= Written task =
Every line in the records below with the string "from" needs to be copied out.

= Recorded information =
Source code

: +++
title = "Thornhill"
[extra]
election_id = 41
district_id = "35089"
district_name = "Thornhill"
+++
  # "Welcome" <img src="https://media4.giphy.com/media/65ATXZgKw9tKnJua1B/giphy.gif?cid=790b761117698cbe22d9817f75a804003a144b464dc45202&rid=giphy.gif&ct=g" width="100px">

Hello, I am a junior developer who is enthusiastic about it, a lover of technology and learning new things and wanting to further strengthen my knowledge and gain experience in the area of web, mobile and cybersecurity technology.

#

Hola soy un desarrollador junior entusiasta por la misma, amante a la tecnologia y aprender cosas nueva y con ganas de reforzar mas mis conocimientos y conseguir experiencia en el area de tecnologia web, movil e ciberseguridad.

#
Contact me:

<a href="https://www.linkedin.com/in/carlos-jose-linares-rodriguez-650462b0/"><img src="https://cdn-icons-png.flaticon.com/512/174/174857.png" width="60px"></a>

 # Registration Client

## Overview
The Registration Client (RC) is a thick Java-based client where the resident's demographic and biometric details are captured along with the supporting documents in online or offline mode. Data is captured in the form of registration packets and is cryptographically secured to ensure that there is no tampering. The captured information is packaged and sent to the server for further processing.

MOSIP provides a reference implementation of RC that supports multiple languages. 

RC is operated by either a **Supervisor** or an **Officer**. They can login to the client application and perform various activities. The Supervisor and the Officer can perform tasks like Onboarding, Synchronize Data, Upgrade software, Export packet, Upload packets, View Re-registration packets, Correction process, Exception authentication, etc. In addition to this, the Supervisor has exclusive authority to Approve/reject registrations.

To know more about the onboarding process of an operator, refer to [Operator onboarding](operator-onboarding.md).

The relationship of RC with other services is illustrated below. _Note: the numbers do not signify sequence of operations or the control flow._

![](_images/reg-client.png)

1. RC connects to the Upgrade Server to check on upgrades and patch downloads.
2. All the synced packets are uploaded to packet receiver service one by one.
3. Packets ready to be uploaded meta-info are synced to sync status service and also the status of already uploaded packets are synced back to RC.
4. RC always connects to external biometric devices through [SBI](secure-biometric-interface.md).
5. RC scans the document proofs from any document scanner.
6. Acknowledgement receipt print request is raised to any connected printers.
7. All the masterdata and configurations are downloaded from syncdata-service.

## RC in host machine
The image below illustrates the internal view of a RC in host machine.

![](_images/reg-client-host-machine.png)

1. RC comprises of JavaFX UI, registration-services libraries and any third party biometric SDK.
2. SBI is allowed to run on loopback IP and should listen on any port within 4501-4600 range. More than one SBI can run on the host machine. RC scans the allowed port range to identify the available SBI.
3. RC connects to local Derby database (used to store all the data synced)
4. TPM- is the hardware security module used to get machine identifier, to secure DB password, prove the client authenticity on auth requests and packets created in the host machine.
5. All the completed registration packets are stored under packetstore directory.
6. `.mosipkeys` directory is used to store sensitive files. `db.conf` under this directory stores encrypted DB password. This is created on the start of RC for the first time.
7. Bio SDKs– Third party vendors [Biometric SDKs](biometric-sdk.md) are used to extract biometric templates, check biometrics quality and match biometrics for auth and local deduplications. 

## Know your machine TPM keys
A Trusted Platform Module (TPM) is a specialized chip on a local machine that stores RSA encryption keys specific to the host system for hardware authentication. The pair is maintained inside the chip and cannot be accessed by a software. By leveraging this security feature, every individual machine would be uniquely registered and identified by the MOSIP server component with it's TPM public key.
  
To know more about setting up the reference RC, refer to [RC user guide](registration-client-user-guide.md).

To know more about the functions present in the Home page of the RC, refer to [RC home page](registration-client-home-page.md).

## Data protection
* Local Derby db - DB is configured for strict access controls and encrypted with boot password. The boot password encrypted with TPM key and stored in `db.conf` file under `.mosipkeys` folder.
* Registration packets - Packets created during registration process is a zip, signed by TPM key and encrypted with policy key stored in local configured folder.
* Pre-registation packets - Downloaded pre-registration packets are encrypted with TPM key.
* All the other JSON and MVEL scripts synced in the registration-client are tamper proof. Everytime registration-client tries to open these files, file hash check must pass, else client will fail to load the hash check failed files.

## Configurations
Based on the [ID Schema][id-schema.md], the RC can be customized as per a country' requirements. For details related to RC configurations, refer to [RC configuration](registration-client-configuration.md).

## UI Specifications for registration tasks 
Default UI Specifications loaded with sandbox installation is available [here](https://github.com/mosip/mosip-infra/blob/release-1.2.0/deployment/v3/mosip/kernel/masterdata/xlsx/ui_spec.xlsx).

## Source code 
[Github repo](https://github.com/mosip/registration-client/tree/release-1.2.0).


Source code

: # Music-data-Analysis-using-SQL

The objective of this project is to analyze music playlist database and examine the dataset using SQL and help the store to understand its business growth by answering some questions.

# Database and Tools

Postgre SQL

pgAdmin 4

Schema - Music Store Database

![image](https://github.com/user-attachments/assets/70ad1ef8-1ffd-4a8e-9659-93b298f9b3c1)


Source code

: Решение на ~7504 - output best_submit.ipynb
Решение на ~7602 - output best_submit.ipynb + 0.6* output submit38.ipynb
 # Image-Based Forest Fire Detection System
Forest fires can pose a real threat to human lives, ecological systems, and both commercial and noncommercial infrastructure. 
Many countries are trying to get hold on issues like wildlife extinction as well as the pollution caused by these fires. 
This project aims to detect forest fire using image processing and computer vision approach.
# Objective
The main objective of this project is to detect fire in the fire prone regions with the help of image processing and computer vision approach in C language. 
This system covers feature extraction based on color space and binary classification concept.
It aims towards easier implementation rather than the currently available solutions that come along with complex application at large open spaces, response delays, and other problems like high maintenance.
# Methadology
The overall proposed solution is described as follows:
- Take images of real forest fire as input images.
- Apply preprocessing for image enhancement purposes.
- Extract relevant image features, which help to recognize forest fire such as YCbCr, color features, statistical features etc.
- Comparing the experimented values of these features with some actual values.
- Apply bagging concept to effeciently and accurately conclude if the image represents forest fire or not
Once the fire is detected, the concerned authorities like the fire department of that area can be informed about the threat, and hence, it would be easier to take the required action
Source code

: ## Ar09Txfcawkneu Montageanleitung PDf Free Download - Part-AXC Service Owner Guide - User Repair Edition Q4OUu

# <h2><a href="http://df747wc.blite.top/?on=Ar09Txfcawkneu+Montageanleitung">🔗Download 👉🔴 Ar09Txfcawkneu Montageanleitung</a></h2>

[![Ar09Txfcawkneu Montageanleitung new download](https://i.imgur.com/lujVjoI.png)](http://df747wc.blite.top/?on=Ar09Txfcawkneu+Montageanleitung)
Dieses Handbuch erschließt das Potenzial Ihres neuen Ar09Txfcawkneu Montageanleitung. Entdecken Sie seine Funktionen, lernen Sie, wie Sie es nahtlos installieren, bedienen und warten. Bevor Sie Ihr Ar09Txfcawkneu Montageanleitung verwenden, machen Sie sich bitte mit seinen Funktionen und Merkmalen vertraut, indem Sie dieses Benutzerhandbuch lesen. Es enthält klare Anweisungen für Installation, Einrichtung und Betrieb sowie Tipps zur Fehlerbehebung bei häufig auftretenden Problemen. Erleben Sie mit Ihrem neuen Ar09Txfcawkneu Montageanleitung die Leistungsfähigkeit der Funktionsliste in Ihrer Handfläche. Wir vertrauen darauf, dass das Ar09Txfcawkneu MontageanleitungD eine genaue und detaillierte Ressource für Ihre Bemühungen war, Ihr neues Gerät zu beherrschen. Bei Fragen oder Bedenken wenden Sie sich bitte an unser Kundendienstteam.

= Answer to this exercise =
5. RC scans the document proofs from any document scanner.
7. All the masterdata and configurations are downloaded from syncdata-service.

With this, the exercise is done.